----- MATERIAL TO PROCESS

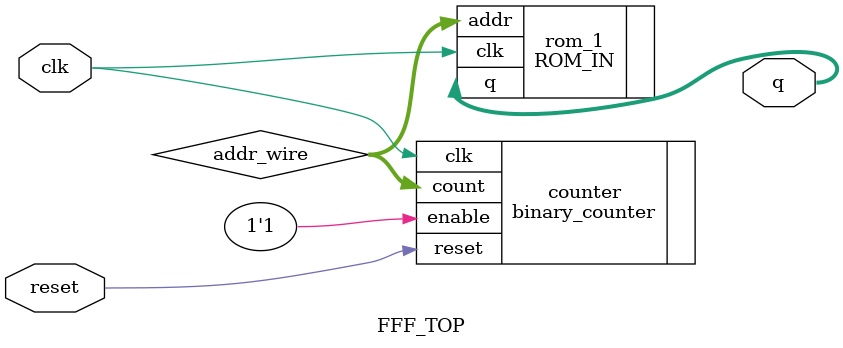
<source format=v>
module FFF_TOP
#(parameter DATA_WIDTH=32, parameter ADDR_WIDTH=64)
(
    input clk,
    input reset,
	 
	 output [(DATA_WIDTH-1):0] q
);

wire [(DATA_WIDTH-1):0]addr_wire;


ROM_IN 
#(.DATA_WIDTH(DATA_WIDTH), .ADDR_WIDTH(ADDR_WIDTH))
rom_1
(
	.addr(addr_wire),
	.clk(clk), 
	.q(q)
);

binary_counter
#(.WIDTH(DATA_WIDTH))
counter
(
	.clk(clk), 
	.enable(1'b1), 
	.reset(reset),
	.count(addr_wire)
);


//Counter_With_Parameter
//#(
//	// Parameter Declarations
//	.MAXIMUM_VALUE(9'b100011000),
//	.INIT_VALUE(9'b000000001)
//)
//counter
//(
//	// Input Ports
//	.clk(clk),
//	.reset(reset),
//	.enable(1'b1),
//	
//	// Output Ports
//	.counter(addr_wire)
//);


endmodule
</source>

----------

PROBLEM TO SOLVE: Reproduce the data above word for word, but leave the images out.

RESPONSE FOR THIS EXERCISE:
<source format=v>
module FFF_TOP
#(parameter DATA_WIDTH=32, parameter ADDR_WIDTH=64)
(
    input clk,
    input reset,
	 
	 output [(DATA_WIDTH-1):0] q
);

wire [(DATA_WIDTH-1):0]addr_wire;


ROM_IN 
#(.DATA_WIDTH(DATA_WIDTH), .ADDR_WIDTH(ADDR_WIDTH))
rom_1
(
	.addr(addr_wire),
	.clk(clk), 
	.q(q)
);

binary_counter
#(.WIDTH(DATA_WIDTH))
counter
(
	.clk(clk), 
	.enable(1'b1), 
	.reset(reset),
	.count(addr_wire)
);


//Counter_With_Parameter
//#(
//	// Parameter Declarations
//	.MAXIMUM_VALUE(9'b100011000),
//	.INIT_VALUE(9'b000000001)
//)
//counter
//(
//	// Input Ports
//	.clk(clk),
//	.reset(reset),
//	.enable(1'b1),
//	
//	// Output Ports
//	.counter(addr_wire)
//);


endmodule
</source>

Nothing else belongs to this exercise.